It Wasn’t Sunil Tripathi: The Anatomy of a Misinformation Disaster – Alexis C. Madrigal – The Atlantic

It Wasn’t Sunil Tripathi: The Anatomy of a Misinformation Disaster – Alexis C. Madrigal – The Atlantic:

dduane:

The problem here? A lot of these people think they’re Sherlock Holmes. And none of them are.

Well, the problem is that they’re people, and people are good at finding evidence for things they want to believe. People who are heavily invested in the idea that Twitter and Reddit are superior sources of news information found (or invented) confirmatory evidence of that, and the community of people who have self-assembled around that idea grabbed that information and amplified it.

Confirmation bias is real and measurable, and everyone is prone to it. It’s baked into how our brains have evolved.

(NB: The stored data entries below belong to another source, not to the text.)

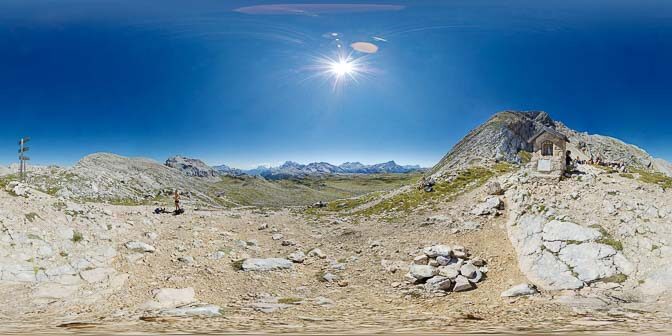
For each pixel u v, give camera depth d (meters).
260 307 20.47
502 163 58.00
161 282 23.61
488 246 28.50
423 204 42.53
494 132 91.94
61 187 75.25
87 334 14.82
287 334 14.97
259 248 31.34
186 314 18.95
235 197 124.31
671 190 30.39
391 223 37.53
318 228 38.47
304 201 140.38
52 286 22.12
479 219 33.09
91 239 28.02
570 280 22.34
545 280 22.81
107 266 25.28
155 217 37.41
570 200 30.05
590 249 24.05
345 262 28.39
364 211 45.62
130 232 31.20
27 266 23.25
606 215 26.94
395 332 15.33
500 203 34.62
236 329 15.91
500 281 23.72
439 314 19.05
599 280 22.11
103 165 109.81
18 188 31.94
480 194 39.25
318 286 24.64
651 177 34.75
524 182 36.31
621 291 21.08
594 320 17.11
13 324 16.75
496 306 20.11
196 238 31.91
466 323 17.05
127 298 21.36
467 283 23.19
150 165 124.38
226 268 26.48
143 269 25.38
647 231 24.48
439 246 26.55
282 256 29.61
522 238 27.44
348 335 14.84
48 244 25.61
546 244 25.48
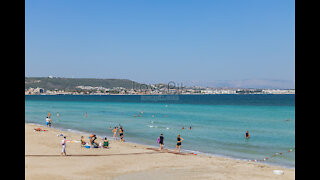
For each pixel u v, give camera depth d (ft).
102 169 59.00
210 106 379.96
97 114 251.60
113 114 250.16
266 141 107.04
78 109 326.85
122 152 80.18
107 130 142.61
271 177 55.88
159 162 67.97
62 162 63.46
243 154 83.25
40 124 173.17
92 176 53.21
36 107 368.68
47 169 56.03
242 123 169.37
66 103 499.51
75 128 151.23
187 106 386.32
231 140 109.19
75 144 91.20
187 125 160.76
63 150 72.08
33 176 50.01
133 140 110.63
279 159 76.74
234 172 59.67
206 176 55.62
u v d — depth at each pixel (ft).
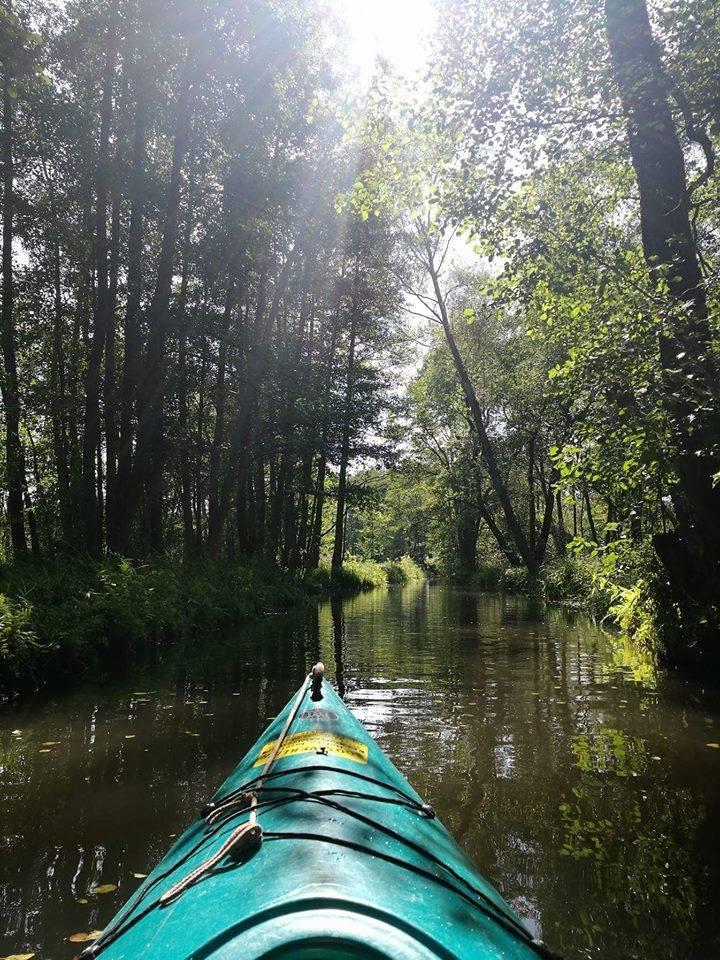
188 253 59.93
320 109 40.93
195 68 51.57
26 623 28.68
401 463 100.78
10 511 57.72
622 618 40.73
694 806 15.23
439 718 22.99
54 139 53.06
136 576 40.42
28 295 60.29
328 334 96.07
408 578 192.13
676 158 29.58
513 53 30.55
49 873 12.47
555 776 17.25
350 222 77.92
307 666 33.88
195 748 20.02
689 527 31.40
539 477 111.14
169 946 5.78
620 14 27.99
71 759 19.08
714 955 9.86
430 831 8.87
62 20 50.67
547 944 10.19
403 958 5.22
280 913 5.63
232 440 69.92
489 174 32.14
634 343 24.97
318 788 9.16
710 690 27.40
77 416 62.95
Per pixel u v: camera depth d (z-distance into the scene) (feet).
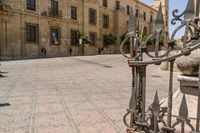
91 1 140.56
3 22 91.45
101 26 152.05
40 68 53.36
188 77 10.59
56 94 24.36
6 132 13.73
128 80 35.45
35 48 104.99
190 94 10.75
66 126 14.70
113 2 163.63
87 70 49.90
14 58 93.71
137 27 10.46
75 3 128.57
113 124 14.99
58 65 62.03
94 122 15.43
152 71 47.44
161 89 27.40
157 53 9.64
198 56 10.15
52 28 114.21
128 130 10.91
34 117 16.51
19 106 19.42
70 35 125.70
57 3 116.98
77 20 130.52
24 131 13.89
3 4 90.27
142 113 10.60
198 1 9.19
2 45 91.35
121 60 81.76
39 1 106.83
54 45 115.14
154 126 9.95
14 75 40.14
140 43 10.18
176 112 10.61
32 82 32.50
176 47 9.35
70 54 123.34
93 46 143.74
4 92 25.26
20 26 98.43
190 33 9.69
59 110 18.28
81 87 28.81
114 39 158.30
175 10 9.07
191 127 9.44
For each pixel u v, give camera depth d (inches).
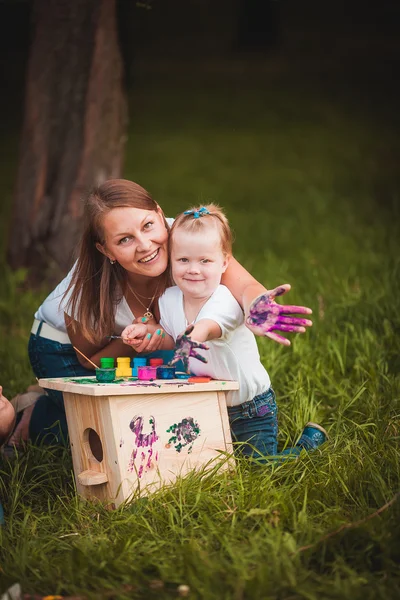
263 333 122.7
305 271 264.2
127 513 118.6
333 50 677.9
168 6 683.4
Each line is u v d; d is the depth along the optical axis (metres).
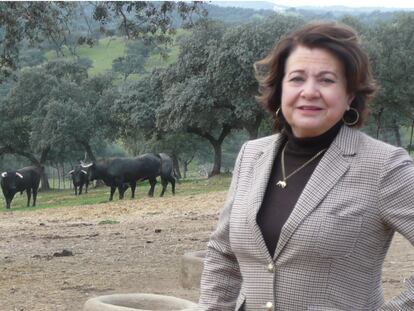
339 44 3.06
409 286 2.94
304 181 3.06
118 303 7.10
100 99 55.66
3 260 13.12
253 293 3.08
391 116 57.72
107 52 77.75
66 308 9.03
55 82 56.06
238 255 3.16
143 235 16.47
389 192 2.93
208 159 75.94
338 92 3.07
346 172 2.98
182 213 21.91
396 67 48.62
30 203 39.72
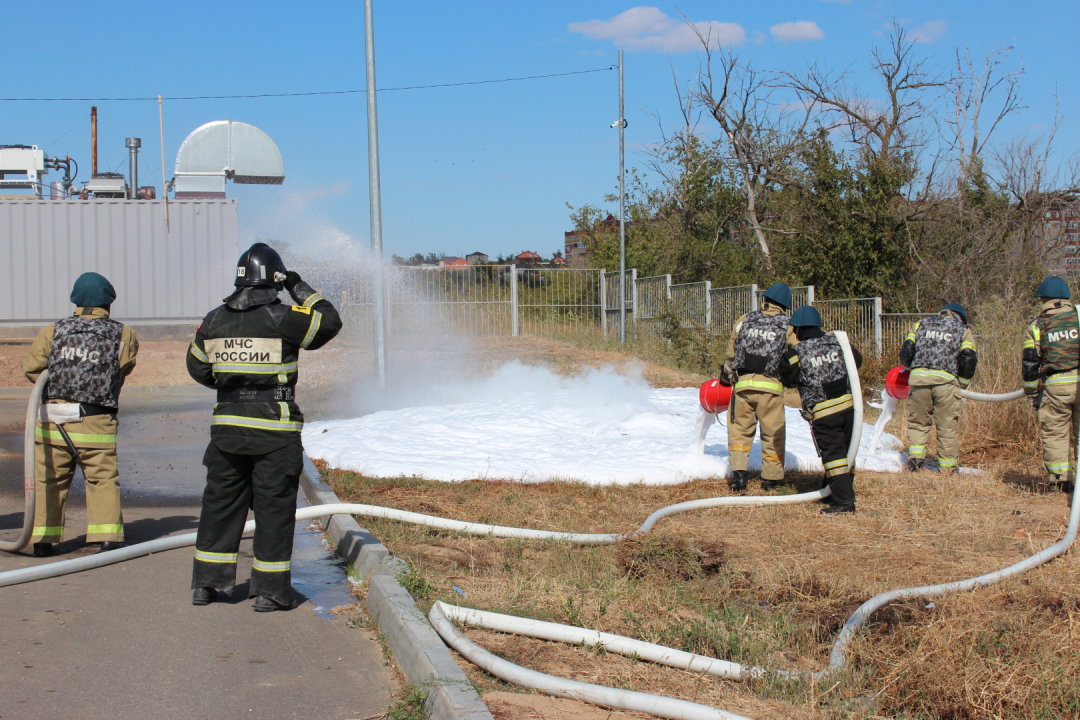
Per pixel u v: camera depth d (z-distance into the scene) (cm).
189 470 897
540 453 895
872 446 978
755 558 568
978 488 793
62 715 353
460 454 885
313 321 485
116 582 529
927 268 2277
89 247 1870
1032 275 2217
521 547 603
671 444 941
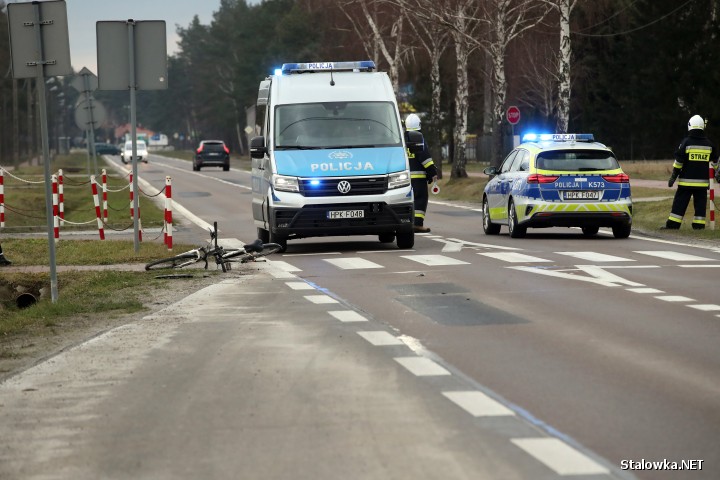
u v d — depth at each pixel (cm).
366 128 5644
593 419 1916
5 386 2314
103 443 1831
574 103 19775
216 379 2328
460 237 6241
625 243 5594
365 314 3234
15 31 3628
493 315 3164
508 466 1634
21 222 8762
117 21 5091
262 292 3825
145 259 5044
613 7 18262
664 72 17025
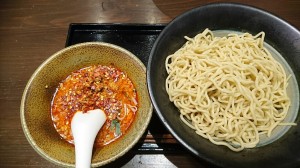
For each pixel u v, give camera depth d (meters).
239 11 0.30
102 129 0.29
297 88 0.28
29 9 0.39
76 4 0.39
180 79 0.29
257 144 0.26
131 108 0.30
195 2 0.38
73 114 0.29
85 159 0.25
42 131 0.27
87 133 0.26
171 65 0.30
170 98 0.28
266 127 0.27
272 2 0.38
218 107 0.28
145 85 0.29
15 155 0.29
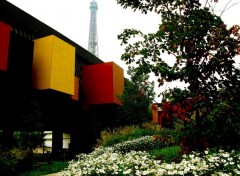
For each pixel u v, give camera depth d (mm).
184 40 3770
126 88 18875
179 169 3973
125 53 4152
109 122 28062
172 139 4070
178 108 3553
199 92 3736
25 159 13305
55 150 21875
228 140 3564
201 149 3812
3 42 17109
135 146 12000
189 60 3852
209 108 3580
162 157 6953
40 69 21094
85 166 5938
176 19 4051
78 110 26406
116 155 6555
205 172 3947
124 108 18734
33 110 17188
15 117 18625
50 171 12445
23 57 20078
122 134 16250
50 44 21344
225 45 3645
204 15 3715
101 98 28031
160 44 4086
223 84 3652
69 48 23609
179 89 3736
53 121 22422
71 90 23000
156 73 3918
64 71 22344
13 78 18906
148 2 4363
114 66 29141
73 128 22938
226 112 3420
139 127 18312
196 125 3641
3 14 20047
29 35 22312
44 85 20531
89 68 29750
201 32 3760
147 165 4773
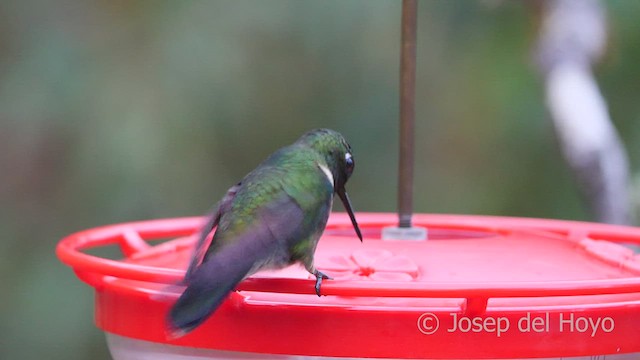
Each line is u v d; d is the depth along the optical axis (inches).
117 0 443.8
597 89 403.5
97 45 439.2
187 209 428.1
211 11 447.8
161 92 434.3
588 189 387.5
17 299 432.5
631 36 425.4
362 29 456.4
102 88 432.5
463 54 472.7
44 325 432.1
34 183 433.1
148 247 217.3
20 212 434.3
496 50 468.4
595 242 203.9
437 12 473.4
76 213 430.0
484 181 471.8
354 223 182.2
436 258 186.7
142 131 427.5
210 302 149.5
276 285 157.9
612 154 386.3
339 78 458.0
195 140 434.0
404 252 190.9
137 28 441.7
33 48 438.0
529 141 465.7
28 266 434.6
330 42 455.5
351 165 181.8
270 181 168.4
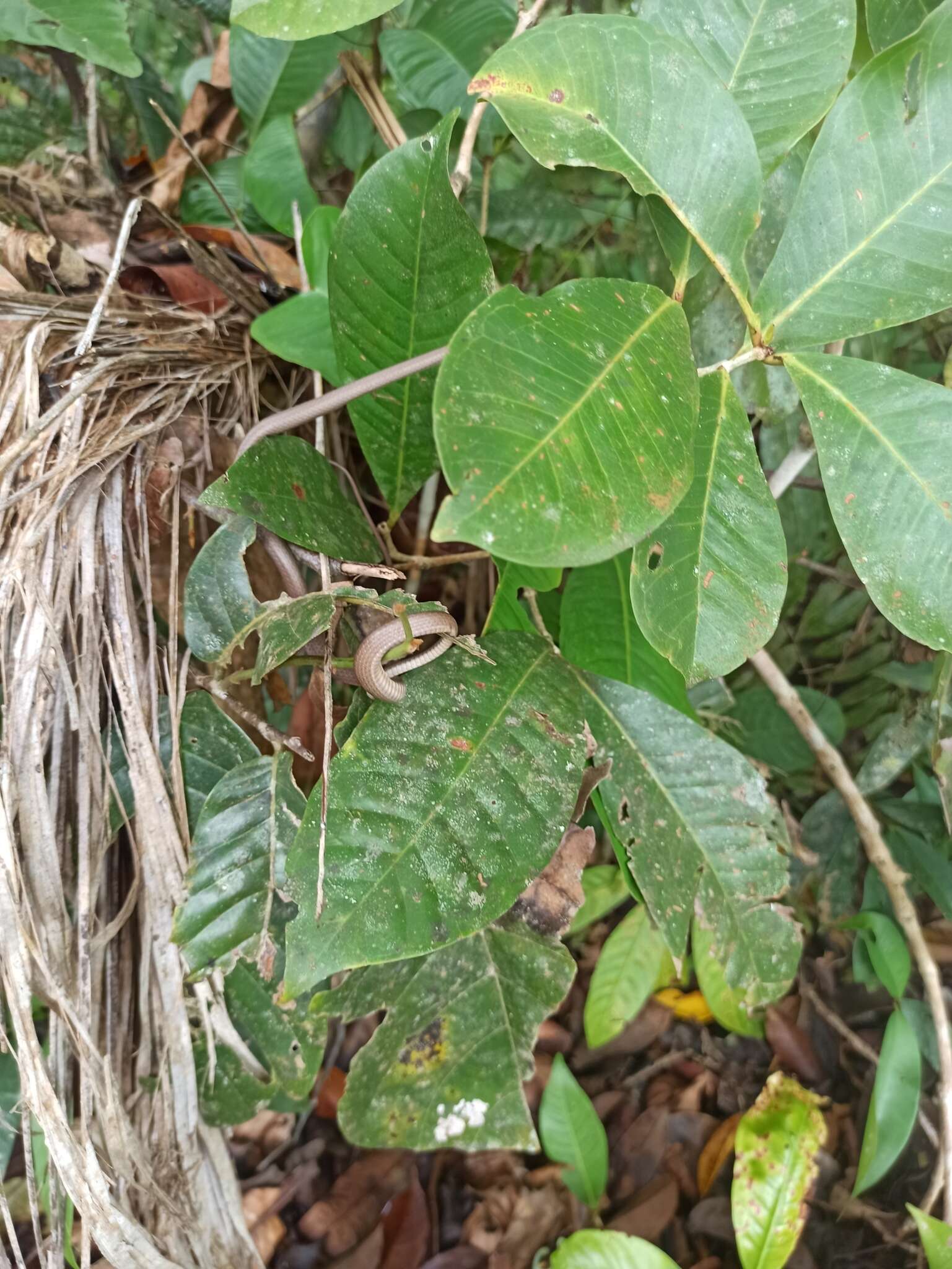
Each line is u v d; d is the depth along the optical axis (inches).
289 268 19.8
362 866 13.5
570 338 11.6
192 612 15.4
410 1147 16.3
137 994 18.0
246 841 15.9
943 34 13.1
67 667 15.9
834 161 13.6
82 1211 15.0
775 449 22.5
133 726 16.3
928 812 22.9
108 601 16.4
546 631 19.4
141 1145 17.0
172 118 21.5
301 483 15.1
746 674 24.6
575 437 10.9
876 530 13.2
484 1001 16.7
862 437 13.3
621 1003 22.9
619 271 20.4
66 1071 16.5
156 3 20.7
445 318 15.1
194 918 15.6
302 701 18.5
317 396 18.4
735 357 14.2
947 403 13.1
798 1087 21.4
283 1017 16.7
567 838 16.6
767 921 17.3
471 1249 22.1
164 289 19.6
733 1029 23.6
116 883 17.7
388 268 14.8
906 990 24.0
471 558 17.7
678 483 11.6
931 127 13.4
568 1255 19.5
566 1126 21.5
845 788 22.3
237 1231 18.0
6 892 15.1
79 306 17.9
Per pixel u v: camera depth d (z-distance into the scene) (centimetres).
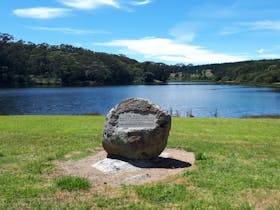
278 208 873
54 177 1114
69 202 901
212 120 2773
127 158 1266
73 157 1382
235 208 866
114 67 19338
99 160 1320
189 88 15175
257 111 6425
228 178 1087
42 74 16700
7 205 875
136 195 951
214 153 1480
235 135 2072
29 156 1391
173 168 1230
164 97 9731
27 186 1017
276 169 1214
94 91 12050
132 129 1252
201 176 1108
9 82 15262
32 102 7988
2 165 1256
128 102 1299
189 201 908
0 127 2222
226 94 11012
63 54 18262
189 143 1703
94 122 2536
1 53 15250
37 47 18612
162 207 871
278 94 10944
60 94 10400
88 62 18362
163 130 1265
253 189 994
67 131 2083
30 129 2152
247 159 1379
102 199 920
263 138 1975
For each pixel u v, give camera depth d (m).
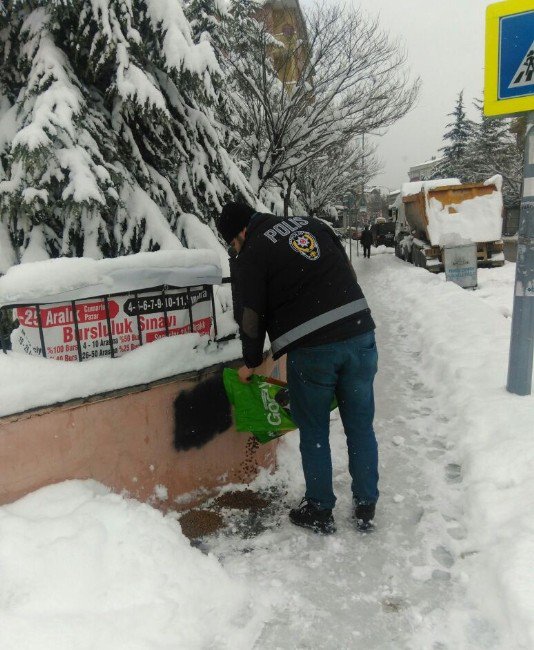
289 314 2.34
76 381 2.15
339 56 10.12
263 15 10.34
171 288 2.67
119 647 1.63
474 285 10.80
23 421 2.01
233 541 2.45
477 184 13.68
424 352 5.98
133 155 4.75
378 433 3.75
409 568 2.21
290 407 2.54
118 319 2.48
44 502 2.04
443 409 4.14
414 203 15.06
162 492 2.53
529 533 2.16
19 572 1.77
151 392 2.43
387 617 1.93
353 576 2.17
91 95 4.65
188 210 5.33
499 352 4.94
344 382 2.44
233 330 3.07
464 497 2.73
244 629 1.88
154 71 4.99
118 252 4.53
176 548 2.09
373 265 19.62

It’s not just that “a lot of these people” think they’re Sherlock Holmes, and are wrong about that. It’s that everyone thinks they’re Sherlock Holmes, and are wrong about that.

The professional ethics that used to exist in the old-school news media to counter that sort of bias seem to have been eroding at a rapid clip, and maybe the pressure put on them by the spread of information technology to the great unwashed is part of the picture. But it’s not just a few rogue redditors’ Sherlockian delusions that are to blame. It’s all of us.